Ed Reed can now add "Hall of Fame" to his legendary career resume.
The Pro Football Hall of Fame announced Saturday that in his first year of eligibility, Reed will be enshrined in the 2019 class.
Even more impressive, it only took the 44 members of the selection committee two minutes and 20 seconds to vote on his enshrinement. Reed is the first safety in 33 years to be voted in in their first year of eligibility.
The Pro Football Hall of Fame selection meeting has concluded. Longest discussions for the modern-era finalists were held on Ty Law (27:16), Tony Boselli (26:10), Kevin Mawae (24:52), Don Coryell (22:37) and Tom Flores (18:54).

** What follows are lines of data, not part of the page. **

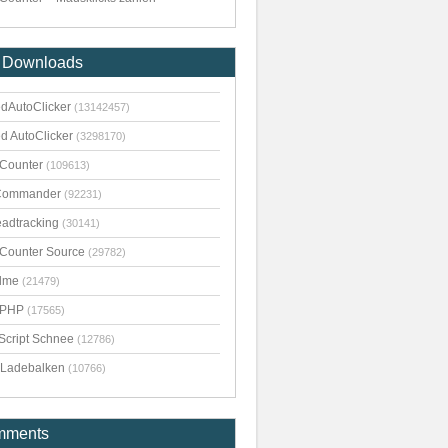
 Downloads
dAutoClicker
(13142457)
d AutoClicker
(3298170)
kCounter
(109613)
Commander
(92231)
adtracking
(30141)
kCounter Source
(29782)
dme
(21479)
pPHP
(17565)
Script Schnee
(12786)
Ladebalken
(10766)
mments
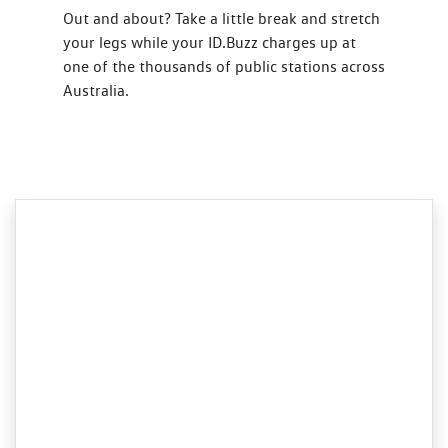
Out and about? Take a little break and stretch
your legs while your ID.Buzz charges up at
one of the thousands of public stations across
Australia.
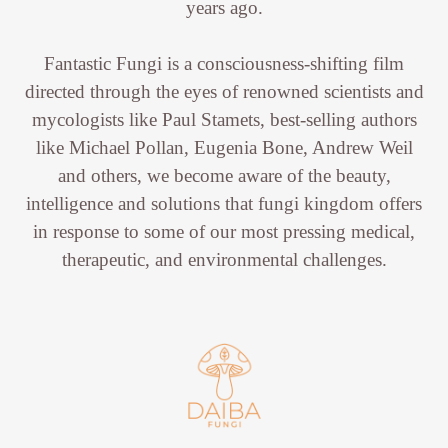
years ago.
Fantastic Fungi is a consciousness-shifting film
directed through the eyes of renowned scientists and
mycologists like Paul Stamets, best-selling authors
like Michael Pollan, Eugenia Bone, Andrew Weil
and others, we become aware of the beauty,
intelligence and solutions that fungi kingdom offers
in response to some of our most pressing medical,
therapeutic, and environmental challenges.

The shortest was Ed Reed (2:20).— Matt Maiocco (@MaioccoNBCS) February 2, 2019
Drafted by the Ravens in the first round of the 2002 NFL Draft, Reed would go on to play 11 seasons with the organization. During that span, he was voted to the Pro Bowl nine times, was named Defensive Player of the Year in 2004, was a five-time First-Team All-Pro and started 159 of 160 games.
On the field with the Ravens, Reed had 61 interceptions for 1,541 yards and seven touchdowns. In addition, the safety racked up 11 forced fumbles and 13 fumbles recovered for 152 yards and two touchdowns. Not to forget a Super Bowl XLVII championship.
After stints with the Houston Texans and New York Jets, Reed retired with 1,590 interception yards — an NFL record — and tied a league record for interceptions three times. His 64 interceptions ranks seventh of all time.
In 2004, Reed broke a 17-year-old record by posting a 106 yard interception return for a touchdown against the Cleveland Browns. Then just four years later, the safety broke his own record with a 108 yard interception return against the Philadelphia Eagles.
But to the city of Baltimore, Reed was much more than just numbers. He was a force to be reckoned with and rounded out the terrifying defensive trio made up of himself, Ray Lewis and Terrell Suggs. The safety's bone crushing (and now illegal) hits were a symbol of a Ravens defense that was unstoppable and is still mentioned among some of the best ever.
"Ed just always had a great knack for making a critical play in a critical situation," general manager Eric DeCosta said. "He was a finisher. He was a guy that when the lights were on, he was going to make the play – just like that Washington [Redskins] game. I’ll never forget that night game when he blocked the punt, recovered the fumble and basically, single-handedly won that game for us. He just had a flare for making the best play of the game.”
Reed's leadership wasn't felt just on the field, but in the Ravens' locker room as well.
"I love Ed Reed the man. I love Ed Reed the person. I love Ed Reed the brother, the father," former teammate Torrey Smith told the #RedskinsTalk podcast Wednesday.
"That's like my big brother. He helped me get through some of my darkest days, you know my brother passed away. He was always a great leader. You can talk to him about anything. Money, finances, being young and broke in College Park to all of a sudden you're making a whole lot of money at 22-years-old. Dealing with family, the struggles that come with that. Just being a man. Religion, peace, just everything, man. Reed's a guy that I have a lot of respect for and he's a first ballot Hall of Famer, obviously because of his talent, but I hope everyone gets the opportunity to meet Ed Reed one day because of the person that he is."
Reed is now the third player drafted by the Ravens organization to be enshrined in the Pro Football Hall of Fame alongside Lewis and offensive tackle Jonathan Ogden. All three earned their gold jackets in their first year of eligibility.